(Task)
Copy out the lines verbatim from the very beginning through the line containing "90: (275, 36)", both ends included. Leave the pictures out.

= Beginning of Section =

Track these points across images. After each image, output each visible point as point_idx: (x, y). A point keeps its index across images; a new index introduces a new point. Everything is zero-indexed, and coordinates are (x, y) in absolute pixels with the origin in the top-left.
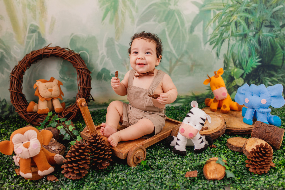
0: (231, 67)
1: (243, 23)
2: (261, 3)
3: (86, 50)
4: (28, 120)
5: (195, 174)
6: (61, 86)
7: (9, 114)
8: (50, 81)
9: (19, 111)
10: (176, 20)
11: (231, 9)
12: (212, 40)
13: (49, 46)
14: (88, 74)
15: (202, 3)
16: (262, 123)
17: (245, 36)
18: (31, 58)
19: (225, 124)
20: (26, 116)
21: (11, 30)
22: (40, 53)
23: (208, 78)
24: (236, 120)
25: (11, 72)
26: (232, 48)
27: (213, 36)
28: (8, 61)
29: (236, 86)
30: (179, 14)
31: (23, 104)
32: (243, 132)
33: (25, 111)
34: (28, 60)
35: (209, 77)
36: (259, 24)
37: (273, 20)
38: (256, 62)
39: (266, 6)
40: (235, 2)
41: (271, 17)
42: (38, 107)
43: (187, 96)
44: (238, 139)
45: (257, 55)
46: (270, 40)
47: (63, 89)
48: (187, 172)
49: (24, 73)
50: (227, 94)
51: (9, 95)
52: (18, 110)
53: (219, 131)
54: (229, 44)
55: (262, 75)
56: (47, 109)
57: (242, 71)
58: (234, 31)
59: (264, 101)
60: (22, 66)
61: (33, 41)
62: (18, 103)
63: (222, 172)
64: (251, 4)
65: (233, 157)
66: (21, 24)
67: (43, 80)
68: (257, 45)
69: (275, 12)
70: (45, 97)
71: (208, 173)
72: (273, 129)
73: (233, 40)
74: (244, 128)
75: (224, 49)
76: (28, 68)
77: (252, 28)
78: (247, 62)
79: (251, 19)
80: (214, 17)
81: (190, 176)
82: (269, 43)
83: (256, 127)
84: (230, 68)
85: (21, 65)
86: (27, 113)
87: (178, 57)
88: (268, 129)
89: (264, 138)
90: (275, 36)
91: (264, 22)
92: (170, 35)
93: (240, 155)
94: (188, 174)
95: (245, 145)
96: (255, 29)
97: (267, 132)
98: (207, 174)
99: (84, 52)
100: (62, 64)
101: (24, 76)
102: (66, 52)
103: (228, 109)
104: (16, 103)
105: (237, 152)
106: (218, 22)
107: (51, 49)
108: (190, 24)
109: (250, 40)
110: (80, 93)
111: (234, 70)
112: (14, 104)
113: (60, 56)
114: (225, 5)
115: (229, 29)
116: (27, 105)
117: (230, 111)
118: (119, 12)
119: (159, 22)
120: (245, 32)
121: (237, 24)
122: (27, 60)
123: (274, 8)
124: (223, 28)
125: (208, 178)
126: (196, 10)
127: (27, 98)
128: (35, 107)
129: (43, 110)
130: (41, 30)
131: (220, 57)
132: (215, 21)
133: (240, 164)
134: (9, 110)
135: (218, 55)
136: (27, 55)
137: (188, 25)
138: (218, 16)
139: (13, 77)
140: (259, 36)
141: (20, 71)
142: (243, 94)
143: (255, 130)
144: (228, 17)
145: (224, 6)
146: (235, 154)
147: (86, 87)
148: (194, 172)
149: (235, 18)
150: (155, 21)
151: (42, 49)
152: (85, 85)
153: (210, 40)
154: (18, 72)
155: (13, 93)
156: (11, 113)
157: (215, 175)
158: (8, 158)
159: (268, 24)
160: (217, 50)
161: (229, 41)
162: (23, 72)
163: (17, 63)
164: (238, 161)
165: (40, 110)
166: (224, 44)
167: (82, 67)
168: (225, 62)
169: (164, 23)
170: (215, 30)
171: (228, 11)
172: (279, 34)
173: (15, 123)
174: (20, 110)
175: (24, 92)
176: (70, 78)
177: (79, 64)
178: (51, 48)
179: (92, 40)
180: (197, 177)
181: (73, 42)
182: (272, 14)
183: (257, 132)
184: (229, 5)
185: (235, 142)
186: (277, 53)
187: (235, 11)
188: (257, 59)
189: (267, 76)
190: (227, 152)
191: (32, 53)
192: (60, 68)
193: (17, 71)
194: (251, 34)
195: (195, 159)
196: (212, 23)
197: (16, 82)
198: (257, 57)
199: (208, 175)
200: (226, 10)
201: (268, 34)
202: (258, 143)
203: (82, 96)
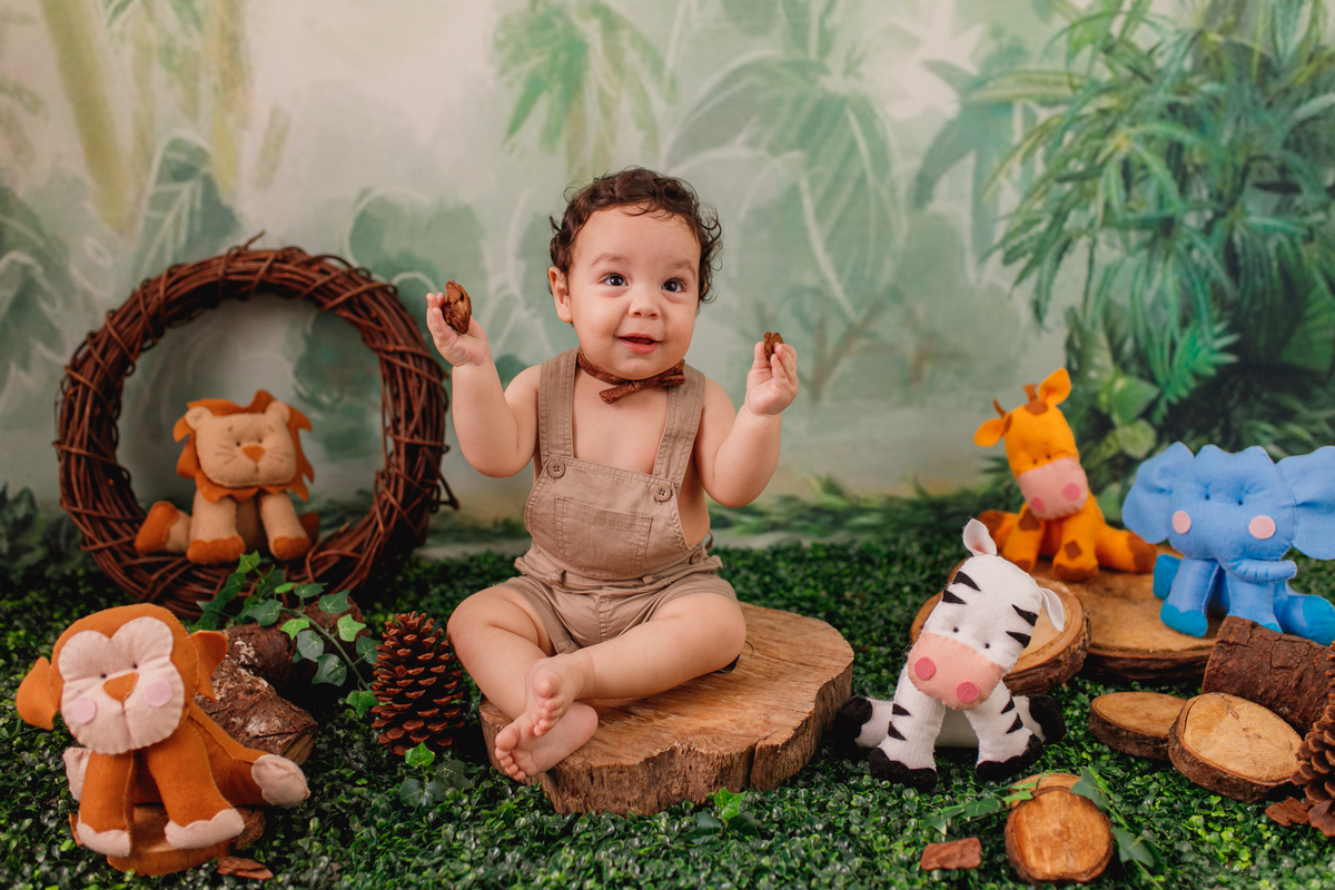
0: (1100, 369)
1: (1158, 167)
2: (1240, 80)
3: (428, 270)
4: (141, 593)
5: (970, 854)
6: (302, 433)
7: (44, 563)
8: (252, 409)
9: (100, 545)
10: (853, 145)
11: (1106, 102)
12: (1014, 242)
13: (254, 247)
14: (435, 379)
15: (972, 69)
16: (1254, 625)
17: (1166, 227)
18: (167, 298)
19: (1085, 629)
20: (129, 571)
21: (76, 165)
22: (209, 276)
23: (996, 417)
24: (1128, 612)
25: (66, 359)
26: (1106, 281)
27: (1018, 222)
28: (52, 310)
29: (1120, 461)
30: (867, 116)
31: (118, 515)
32: (1166, 670)
33: (126, 548)
34: (152, 308)
35: (1002, 412)
36: (1229, 175)
37: (1294, 160)
38: (1213, 352)
39: (1266, 94)
40: (1125, 73)
41: (1286, 145)
42: (189, 528)
43: (891, 499)
44: (1142, 699)
45: (1219, 320)
46: (1279, 248)
47: (312, 449)
48: (926, 844)
49: (130, 369)
50: (1085, 493)
51: (53, 469)
52: (93, 543)
53: (1054, 662)
54: (1091, 262)
55: (1239, 412)
56: (233, 539)
57: (1148, 391)
58: (1116, 203)
59: (1261, 526)
60: (119, 333)
61: (178, 220)
62: (95, 508)
63: (1097, 847)
64: (1195, 81)
65: (1124, 781)
66: (124, 136)
67: (219, 401)
68: (1219, 272)
69: (1303, 123)
70: (226, 484)
71: (1030, 852)
72: (1304, 651)
73: (1111, 245)
74: (1170, 651)
75: (1070, 283)
76: (149, 343)
77: (1201, 191)
78: (1173, 346)
79: (1196, 150)
80: (1028, 137)
81: (948, 865)
82: (1275, 264)
83: (1227, 643)
84: (1093, 374)
85: (115, 328)
86: (134, 555)
87: (855, 316)
88: (1283, 654)
89: (1266, 692)
90: (1302, 231)
91: (1255, 166)
92: (821, 211)
93: (1156, 775)
94: (935, 855)
95: (1180, 727)
96: (1211, 196)
97: (1276, 663)
98: (1023, 858)
99: (416, 281)
100: (309, 330)
101: (129, 383)
102: (334, 274)
103: (1088, 560)
104: (85, 507)
105: (1139, 759)
106: (1047, 160)
107: (264, 260)
108: (915, 164)
109: (1190, 247)
110: (393, 471)
111: (1112, 383)
112: (78, 515)
113: (306, 291)
114: (1076, 81)
115: (1093, 194)
116: (137, 518)
117: (1096, 572)
118: (590, 99)
119: (774, 150)
120: (1169, 211)
121: (1130, 173)
122: (146, 306)
123: (1298, 103)
124: (1068, 186)
125: (1032, 874)
126: (945, 103)
127: (138, 488)
128: (177, 531)
129: (215, 542)
130: (217, 168)
131: (1048, 320)
132: (1030, 153)
133: (1159, 816)
134: (45, 542)
135: (1038, 311)
136: (147, 284)
137: (904, 169)
138: (1045, 134)
139: (75, 383)
140: (1232, 228)
141: (113, 355)
142: (1162, 491)
143: (1221, 656)
144: (1091, 136)
145: (1073, 87)
146: (1128, 768)
147: (424, 438)
148: (965, 845)
149: (1123, 142)
150: (752, 143)
151: (220, 258)
152: (416, 431)
153: (1003, 243)
154: (101, 362)
155: (73, 460)
156: (56, 555)
157: (1063, 858)
158: (42, 765)
159: (1273, 176)
160: (1038, 289)
161: (1092, 247)
162: (124, 365)
163: (100, 321)
164: (1148, 801)
165: (198, 542)
166: (1067, 261)
167: (407, 344)
168: (1069, 345)
169: (797, 155)
170: (1029, 195)
171: (1089, 109)
172: (1321, 223)
173: (77, 606)
174: (104, 540)
175: (123, 457)
176: (347, 399)
177: (393, 335)
178: (264, 255)
179: (458, 221)
180: (978, 869)
181: (366, 226)
182: (1293, 131)
183: (1230, 664)
184: (1095, 83)
185: (1131, 711)
186: (1310, 311)
187: (1121, 113)
188: (1218, 336)
189: (1261, 417)
190: (1094, 760)
191: (170, 274)
192: (301, 348)
193: (96, 355)
194: (1192, 220)
195: (957, 787)
196: (1015, 165)
197: (88, 410)
198: (1219, 328)
199: (1033, 861)
200: (1085, 103)
201: (1270, 222)
202: (1238, 717)
203: (402, 482)
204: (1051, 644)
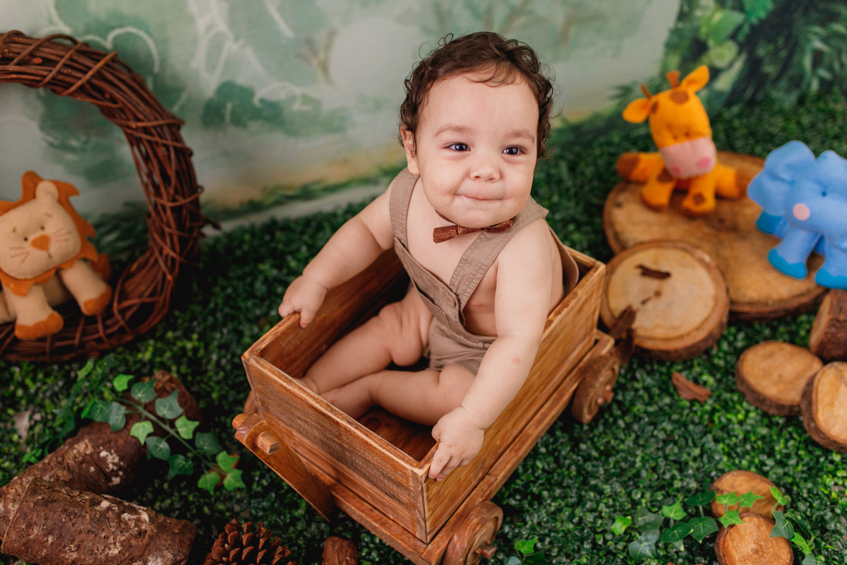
0: (704, 8)
3: (138, 23)
8: (24, 201)
55: (800, 23)
56: (51, 316)
57: (737, 18)
83: (838, 321)
84: (698, 13)
99: (129, 34)
103: (710, 206)
111: (712, 16)
129: (37, 326)
142: (785, 181)
165: (22, 326)
167: (146, 117)
176: (94, 140)
177: (129, 109)
189: (814, 23)
192: (40, 108)
203: (176, 239)
204: (706, 320)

= End of Section =

(Response to this task)
Track these points across images. After each image, output each visible point as point_idx: (x, y). A point keeps its index across images; a new index introduces a new point. Everything is zero-indexed, and coordinates are (x, y) in absolute pixels with the origin in the top-left.
0: (231, 67)
1: (243, 23)
2: (261, 3)
3: (86, 50)
4: (28, 120)
5: (195, 174)
6: (61, 86)
7: (9, 114)
8: (50, 81)
9: (19, 111)
10: (176, 20)
11: (231, 9)
12: (212, 40)
13: (49, 46)
14: (88, 74)
15: (202, 3)
16: (262, 123)
17: (245, 36)
18: (31, 58)
19: (225, 124)
20: (26, 116)
21: (11, 30)
22: (40, 53)
23: (208, 78)
24: (236, 120)
25: (11, 72)
26: (232, 48)
27: (213, 36)
28: (8, 61)
29: (236, 86)
30: (179, 14)
31: (23, 104)
32: (243, 132)
33: (25, 111)
34: (28, 60)
35: (209, 77)
36: (259, 24)
37: (273, 20)
38: (256, 62)
39: (266, 6)
40: (235, 2)
41: (271, 17)
42: (38, 107)
43: (187, 96)
44: (238, 139)
45: (257, 55)
46: (270, 40)
47: (63, 89)
48: (187, 172)
49: (24, 73)
50: (227, 94)
51: (9, 95)
52: (18, 110)
53: (219, 131)
54: (229, 44)
55: (262, 75)
56: (47, 109)
57: (242, 71)
58: (234, 31)
59: (264, 101)
60: (22, 66)
61: (33, 41)
62: (18, 103)
63: (222, 172)
64: (251, 4)
65: (233, 157)
66: (21, 24)
67: (43, 80)
68: (257, 45)
69: (275, 12)
70: (45, 97)
71: (208, 173)
72: (273, 129)
73: (233, 40)
74: (244, 128)
75: (224, 49)
76: (28, 68)
77: (252, 28)
78: (247, 62)
79: (251, 19)
80: (214, 17)
81: (190, 176)
82: (269, 43)
83: (256, 127)
84: (230, 68)
85: (21, 65)
86: (27, 113)
87: (178, 57)
88: (268, 129)
89: (264, 138)
90: (275, 36)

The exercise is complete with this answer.